A senior Israeli army officer of the Northern Command interviewed by the newspaper in Jerusalem described the current situation along the Israel-Lebanon border as a fragile calm. The calm that has reigned in the area in the past three years since the end of the Second Lebanon War could 'explode any minute,' Brig. Gen. Alon Friedman warned.

Danny Ayalon, Israel's deputy foreign minister told the British newspaper in the past three years Hezbollah has not only replaced munitions but has upgraded its missiles.

Details of The Times report were published in Israeli newspapers Wednesday.

Video obtained by the newspaper shows Hezbollah operatives scouring the site of last month's explosion in a south Lebanese village trying to salvage rockets and other munitions, The Times said. At the same time, other operatives placed obstructions along the route to prevent soldiers of the United Nations Interim Forces In Lebanon from reaching the site to investigate, the paper said.
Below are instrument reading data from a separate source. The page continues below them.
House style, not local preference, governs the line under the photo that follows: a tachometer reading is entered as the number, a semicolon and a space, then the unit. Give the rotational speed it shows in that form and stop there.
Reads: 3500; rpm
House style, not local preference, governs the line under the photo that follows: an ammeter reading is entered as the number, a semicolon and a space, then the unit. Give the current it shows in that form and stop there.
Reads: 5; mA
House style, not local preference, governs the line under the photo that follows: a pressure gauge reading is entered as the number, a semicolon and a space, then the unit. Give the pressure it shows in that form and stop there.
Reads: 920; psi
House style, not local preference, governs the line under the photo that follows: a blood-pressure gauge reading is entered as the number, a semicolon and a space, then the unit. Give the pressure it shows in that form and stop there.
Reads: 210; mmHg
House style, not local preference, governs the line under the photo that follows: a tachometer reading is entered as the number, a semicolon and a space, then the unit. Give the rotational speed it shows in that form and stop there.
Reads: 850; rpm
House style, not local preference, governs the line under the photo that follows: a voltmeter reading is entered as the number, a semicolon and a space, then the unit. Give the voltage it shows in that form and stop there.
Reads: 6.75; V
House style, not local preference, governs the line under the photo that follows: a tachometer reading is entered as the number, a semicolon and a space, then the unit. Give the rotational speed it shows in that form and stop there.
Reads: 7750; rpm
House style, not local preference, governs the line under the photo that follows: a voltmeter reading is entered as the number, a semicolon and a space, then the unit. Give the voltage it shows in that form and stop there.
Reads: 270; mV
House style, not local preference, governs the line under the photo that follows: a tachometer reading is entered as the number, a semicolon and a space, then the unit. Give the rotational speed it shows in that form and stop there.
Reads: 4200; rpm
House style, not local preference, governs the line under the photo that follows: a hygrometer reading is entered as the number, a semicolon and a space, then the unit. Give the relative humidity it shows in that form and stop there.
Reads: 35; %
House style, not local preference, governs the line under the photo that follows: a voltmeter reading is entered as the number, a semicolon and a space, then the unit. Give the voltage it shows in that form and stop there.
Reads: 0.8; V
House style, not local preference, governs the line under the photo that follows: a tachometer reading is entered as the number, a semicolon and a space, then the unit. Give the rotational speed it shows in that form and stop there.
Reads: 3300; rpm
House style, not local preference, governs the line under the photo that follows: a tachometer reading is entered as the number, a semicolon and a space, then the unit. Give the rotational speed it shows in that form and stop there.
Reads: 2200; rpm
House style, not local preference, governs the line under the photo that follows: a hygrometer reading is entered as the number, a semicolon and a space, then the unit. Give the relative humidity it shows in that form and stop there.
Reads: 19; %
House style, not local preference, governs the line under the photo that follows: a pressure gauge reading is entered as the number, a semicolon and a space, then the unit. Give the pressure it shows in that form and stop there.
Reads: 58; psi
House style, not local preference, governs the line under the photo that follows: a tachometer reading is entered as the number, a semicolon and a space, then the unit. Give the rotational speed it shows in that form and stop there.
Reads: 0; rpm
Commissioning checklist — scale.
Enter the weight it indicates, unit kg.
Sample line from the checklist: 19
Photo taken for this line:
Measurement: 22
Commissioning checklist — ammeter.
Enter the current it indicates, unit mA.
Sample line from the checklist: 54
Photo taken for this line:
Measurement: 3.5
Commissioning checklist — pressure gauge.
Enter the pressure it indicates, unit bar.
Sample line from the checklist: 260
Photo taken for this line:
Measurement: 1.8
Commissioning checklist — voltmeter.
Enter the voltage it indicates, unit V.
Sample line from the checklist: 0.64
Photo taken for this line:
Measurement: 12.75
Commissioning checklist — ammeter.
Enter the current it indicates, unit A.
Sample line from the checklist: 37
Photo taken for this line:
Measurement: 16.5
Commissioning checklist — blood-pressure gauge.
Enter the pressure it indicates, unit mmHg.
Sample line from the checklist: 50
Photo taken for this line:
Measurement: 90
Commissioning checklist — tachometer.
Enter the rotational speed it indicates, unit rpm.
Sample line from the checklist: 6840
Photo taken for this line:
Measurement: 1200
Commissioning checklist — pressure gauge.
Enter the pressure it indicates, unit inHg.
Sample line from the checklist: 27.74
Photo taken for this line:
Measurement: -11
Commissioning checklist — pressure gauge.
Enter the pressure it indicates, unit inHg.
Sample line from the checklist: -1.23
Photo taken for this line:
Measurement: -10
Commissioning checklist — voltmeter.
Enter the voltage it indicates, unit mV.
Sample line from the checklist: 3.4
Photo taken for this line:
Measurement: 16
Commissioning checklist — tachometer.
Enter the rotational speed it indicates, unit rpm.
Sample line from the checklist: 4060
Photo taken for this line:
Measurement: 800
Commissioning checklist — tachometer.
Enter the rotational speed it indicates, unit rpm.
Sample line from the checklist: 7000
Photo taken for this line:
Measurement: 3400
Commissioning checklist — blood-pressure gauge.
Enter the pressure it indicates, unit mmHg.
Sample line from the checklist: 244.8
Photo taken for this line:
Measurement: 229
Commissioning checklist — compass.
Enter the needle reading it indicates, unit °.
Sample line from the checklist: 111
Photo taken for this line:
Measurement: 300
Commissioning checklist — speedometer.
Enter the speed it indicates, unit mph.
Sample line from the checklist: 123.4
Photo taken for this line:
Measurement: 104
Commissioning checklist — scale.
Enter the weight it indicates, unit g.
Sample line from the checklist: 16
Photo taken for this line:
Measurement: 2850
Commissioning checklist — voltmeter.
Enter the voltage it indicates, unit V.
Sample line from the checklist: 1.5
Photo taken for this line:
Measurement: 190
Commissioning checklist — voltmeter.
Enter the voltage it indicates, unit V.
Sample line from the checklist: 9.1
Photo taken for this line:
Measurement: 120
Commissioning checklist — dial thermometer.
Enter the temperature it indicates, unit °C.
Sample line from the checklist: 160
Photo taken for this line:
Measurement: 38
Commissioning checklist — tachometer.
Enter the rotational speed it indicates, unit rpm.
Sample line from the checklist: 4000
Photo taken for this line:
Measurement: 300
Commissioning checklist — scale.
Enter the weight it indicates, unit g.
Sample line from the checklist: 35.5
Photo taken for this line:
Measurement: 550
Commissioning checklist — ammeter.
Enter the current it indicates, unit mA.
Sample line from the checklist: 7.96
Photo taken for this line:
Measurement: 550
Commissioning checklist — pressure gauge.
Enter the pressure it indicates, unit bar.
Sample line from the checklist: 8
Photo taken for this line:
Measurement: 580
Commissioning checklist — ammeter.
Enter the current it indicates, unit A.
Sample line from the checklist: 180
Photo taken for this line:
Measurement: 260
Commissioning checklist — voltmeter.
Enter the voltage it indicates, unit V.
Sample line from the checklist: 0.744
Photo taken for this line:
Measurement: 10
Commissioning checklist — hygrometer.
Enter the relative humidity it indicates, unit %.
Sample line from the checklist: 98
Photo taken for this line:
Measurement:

The Times said Alain Le Roy the head of the U.N. peacekeeping operations, told the U.N. Security Council that all indications of the blast show the site was 'an actively maintained' Hezbollah depot and not an abandoned one.

Hezbollah operatives undergo basic military training which includes the handling of firearms at camps in the mountains flanking the Bekaa Valley, the report said.
Are none of these camps visible by satellite? Otherwise, Israeli missiles are no doubt already programmed.
Hundreds of operatives travel to Iran to participate in more specialized courses including bomb making, and the handling of anti-tank missiles and surface to surface rockets, the paper said.

No doubt the Iranian camps are equally invisible to satellites.
Based on western intelligence sources, The Times said Hezbollah hopes to receive an improved version of the Iranian-made Fateh 110 rocket which can carry a 1,100 pound warhead more than 125 miles.
They may have to wait a bit. It turns out certain fuzes are altitude-sensitive -- the transport plane blew up a few days ago.